::: Texto para analizar :::

Resulta ilusorio querer solucionar la compleja crisis de nuestra Tardomodernidad mediante un «más de lo mismo». Lo que necesitamos es, por el contrario, reorientar nuestra concepción de la naturaleza y del ser humano. Sobre todo ello versa este libro.
El punto de partida será el planteamiento de que los seres humanos somos animales. La filósofa francesa Corine Pelluchon ha sacado punta a la idea con una serie de libros en la que reclama concretamente una Nueva Ilustración cuyo centro lo ocupe el ser humano como animal.
Esta Nueva Ilustración, en la que están comprometidas ya numerosas pioneras y pioneros del pensamiento en todos los continentes, no empieza por la naturaleza, sino por nuestra naturaleza. Se trata de volvernos a situar como seres vivos dotados de espíritu —es decir, el ser humano en su totalidad, pues en tanto que seres espirituales somos un híbrido de naturaleza y espíritu— en un centro del que hemos cometido el error de alejarnos debido a un concepto mecanicista del mundo como un sistema que en última instancia se consideraba controlable y predecible.
Esto a su vez vuelve a poner sobre la mesa una pregunta ya antigua que debemos plantearnos nuevamente: en realidad, ¿qué significa considerar al ser humano como un animal? Es una pregunta muy importante porque el concepto de nosotros mismos como animales puede resultar esencial para los mecanismos de gestión sociopolítica del presente y el futuro. Es algo que se comprende con claridad si uno piensa en pandemias y otras catástrofes naturales: las enfermedades y el cambio climático (de origen humano) se conciben como males evitables por principio, que cabe subsanar a corto plazo con soluciones técnicas. Sin embargo tal cosa no se ha conseguido ni en el caso del SARS-CoV-2 ni desde luego en el del cambio climático: hasta ahora han recibido un tratamiento casi exclusivamente reactivo, no proactivo.
Nuestros modelos predictivos y nuestras propuestas de solución se estrellan contra la dificultad de que estamos constituidos como animales que nunca podrán desvelar todos los secretos de su nicho ecológico, no digamos ya, controlar técnicamente ese nicho. En consecuencia debemos liberarnos de la ilusión de que, como directrices para esta era actual de crisis y catástrofes, nos bastará con combinar las ciencias naturales, la técnica y la política.

:::

▶ **Qué hacer**:
a - Reescribe el pasaje del texto sobre el ser humano como animal que abre con las palabras que contienen "El punto de" y cierra con "humano como animal.". En él, cambia "filósofa francesa" por "pensadora francesa".
b - Prosigue el texto sobre el ser humano como animal a partir de su última oración.
Los ítems que siguen no tienen relación con el texto sobre el ser humano como animal.

::: Registros de datos :::

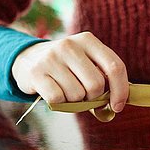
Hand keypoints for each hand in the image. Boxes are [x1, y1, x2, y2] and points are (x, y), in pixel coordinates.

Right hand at [12, 32, 127, 110]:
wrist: (28, 59)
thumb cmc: (66, 67)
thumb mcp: (86, 64)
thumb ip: (104, 82)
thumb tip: (114, 109)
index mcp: (88, 40)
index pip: (115, 66)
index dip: (120, 90)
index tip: (118, 106)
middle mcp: (70, 45)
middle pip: (96, 84)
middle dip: (93, 98)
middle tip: (84, 96)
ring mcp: (51, 57)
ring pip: (77, 95)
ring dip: (74, 101)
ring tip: (65, 90)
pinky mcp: (36, 72)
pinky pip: (58, 99)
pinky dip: (59, 103)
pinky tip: (53, 92)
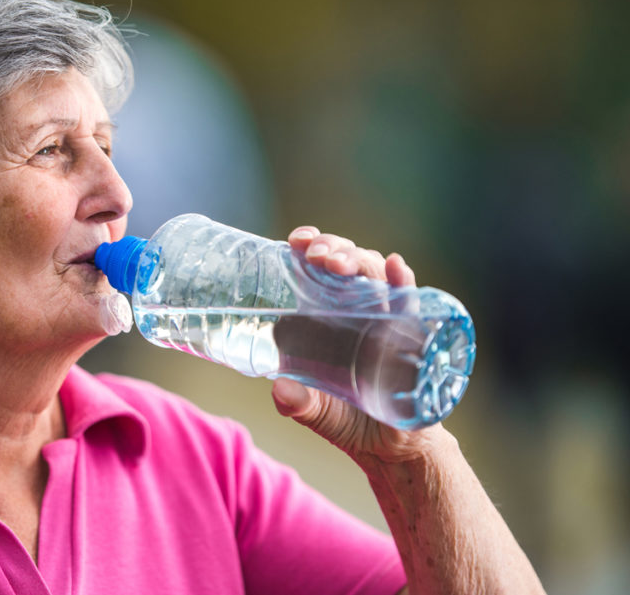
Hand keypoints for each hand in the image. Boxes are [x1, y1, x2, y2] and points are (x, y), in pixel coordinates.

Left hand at [270, 226, 444, 464]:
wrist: (390, 449)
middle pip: (347, 264)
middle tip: (316, 254)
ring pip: (374, 276)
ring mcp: (385, 320)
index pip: (319, 271)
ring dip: (358, 260)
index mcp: (328, 318)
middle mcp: (357, 312)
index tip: (296, 241)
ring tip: (339, 263)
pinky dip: (403, 282)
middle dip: (333, 249)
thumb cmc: (348, 422)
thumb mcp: (315, 413)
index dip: (310, 248)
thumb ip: (297, 402)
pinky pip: (409, 303)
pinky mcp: (411, 336)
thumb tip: (280, 390)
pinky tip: (395, 266)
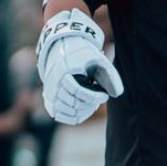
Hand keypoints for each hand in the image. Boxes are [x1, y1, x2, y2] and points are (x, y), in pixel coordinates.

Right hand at [36, 10, 123, 125]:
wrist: (61, 49)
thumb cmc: (83, 54)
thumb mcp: (99, 59)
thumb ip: (110, 75)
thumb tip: (118, 94)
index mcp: (64, 70)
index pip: (78, 91)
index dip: (94, 97)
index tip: (105, 96)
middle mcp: (53, 83)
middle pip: (73, 103)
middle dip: (90, 104)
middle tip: (98, 98)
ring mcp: (49, 92)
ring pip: (66, 111)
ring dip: (82, 110)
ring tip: (91, 102)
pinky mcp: (48, 99)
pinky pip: (59, 115)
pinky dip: (72, 116)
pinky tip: (83, 110)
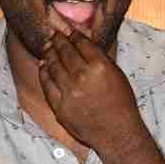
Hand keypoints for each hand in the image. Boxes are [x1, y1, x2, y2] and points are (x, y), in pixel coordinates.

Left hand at [38, 16, 143, 155]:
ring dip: (49, 52)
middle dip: (58, 39)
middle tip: (54, 34)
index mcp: (100, 67)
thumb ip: (100, 58)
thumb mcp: (117, 75)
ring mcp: (69, 92)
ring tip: (47, 46)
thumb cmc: (121, 104)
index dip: (72, 34)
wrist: (116, 133)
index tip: (68, 30)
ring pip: (53, 64)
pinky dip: (44, 72)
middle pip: (64, 51)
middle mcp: (82, 77)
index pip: (81, 43)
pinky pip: (46, 83)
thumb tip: (83, 42)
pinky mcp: (59, 105)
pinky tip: (43, 65)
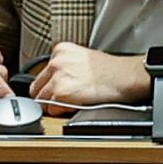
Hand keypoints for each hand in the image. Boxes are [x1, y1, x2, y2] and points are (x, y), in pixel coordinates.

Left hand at [27, 43, 153, 106]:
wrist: (125, 77)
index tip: (56, 90)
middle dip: (45, 96)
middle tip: (60, 101)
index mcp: (61, 50)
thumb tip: (56, 80)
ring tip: (69, 104)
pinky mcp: (61, 93)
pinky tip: (74, 106)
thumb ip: (66, 66)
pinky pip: (51, 109)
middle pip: (37, 86)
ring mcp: (57, 77)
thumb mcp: (84, 58)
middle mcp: (56, 61)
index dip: (49, 85)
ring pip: (41, 99)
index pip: (42, 73)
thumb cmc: (112, 71)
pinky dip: (59, 112)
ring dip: (52, 105)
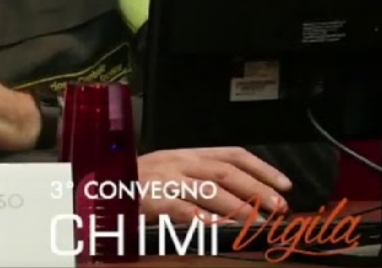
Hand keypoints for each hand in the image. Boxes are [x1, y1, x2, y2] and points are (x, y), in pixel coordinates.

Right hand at [137, 147, 291, 223]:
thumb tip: (241, 199)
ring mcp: (163, 179)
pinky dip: (199, 216)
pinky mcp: (149, 197)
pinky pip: (179, 206)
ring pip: (208, 188)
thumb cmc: (135, 184)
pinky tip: (215, 226)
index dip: (261, 168)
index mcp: (185, 155)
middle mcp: (177, 162)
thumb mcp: (169, 175)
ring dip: (237, 206)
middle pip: (225, 171)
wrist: (96, 183)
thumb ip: (199, 182)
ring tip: (256, 222)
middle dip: (256, 189)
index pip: (231, 154)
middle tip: (279, 207)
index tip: (284, 185)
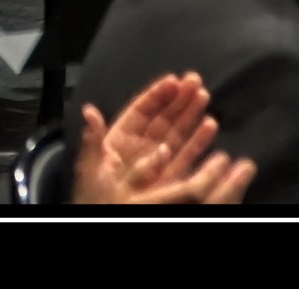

:::

▶ **Respuestas del ejercicio**:
a -
El punto de partida será el planteamiento de que los seres humanos somos animales. La pensadora francesa Corine Pelluchon ha sacado punta a la idea con una serie de libros en la que reclama concretamente una Nueva Ilustración cuyo centro lo ocupe el ser humano como animal.

b -
El progreso científico (en todas las disciplinas, incluidas las de las ciencias sociales y del espíritu) también nos permite ahondar en la cuestión de lo que desconocemos. El hecho de que las fronteras del conocimiento se amplíen diariamente no se traduce en que nos estemos acercando a la omnisciencia. Tal conocimiento absoluto no existe. Y tampoco va a dar frutos razonables administrar tecnocráticamente las condiciones de supervivencia del ser humano en sistemas complejos. La vida no se puede mantener bajo control y tampoco se la puede predecir, como ha puesto de manifiesto con toda claridad la pandemia vírica con sus múltiples variantes. Siempre conocemos tan solo fragmentos de nuestra propia forma de vida; el animal humano no podrá superarse mediante la técnica; el Homo Deus que, en el libro de tal título, el conocido historiador Noah Harari esbozó como supuesto ser humano del futuro nunca llegará.
Esto era algo que ya se sabía, desde Sócrates a Linneo, a quien le debemos que bautizara nuestra especie con el nombre de Homo sapiens: como no podemos llegar a una intelección total de nosotros mismos, los modelos que nos forjamos, y nos resultan imprescindibles para entendernos, son propensos al error. Linneo definió al ser humano por su capacidad de formarse una imagen de sí mismo. La entrada Homo —que su obra Sistema de la naturaleza adscribe a los primates, con lo que el ser humano queda evidentemente situado dentro del reino animal— se complementa con el rasgo de la sabiduría (sapientia), nuestra característica por excelencia (summum attributum). En consecuencia el ser humano se define por la exhortación a conocerse a sí mismo. Junto a la entrada Homo, Linneo añade un lapidario nosce te ipsum que se remonta a Sócrates: la divisa y la misión de la filosofía es y sigue siendo el antiguo «conócete a ti mismo» (gnôthi sauton) del oráculo de Delfos, que Sócrates había relacionado con la sabiduría (sophia) y que Linneo citó en su traducción latina. Como las filósofas y los filósofos se deben al amor a la sabiduría (según cabe traducir la palabra griega philosophia), se requiere su intervención donde quiera que se plantea la pregunta de quiénes somos los seres humanos.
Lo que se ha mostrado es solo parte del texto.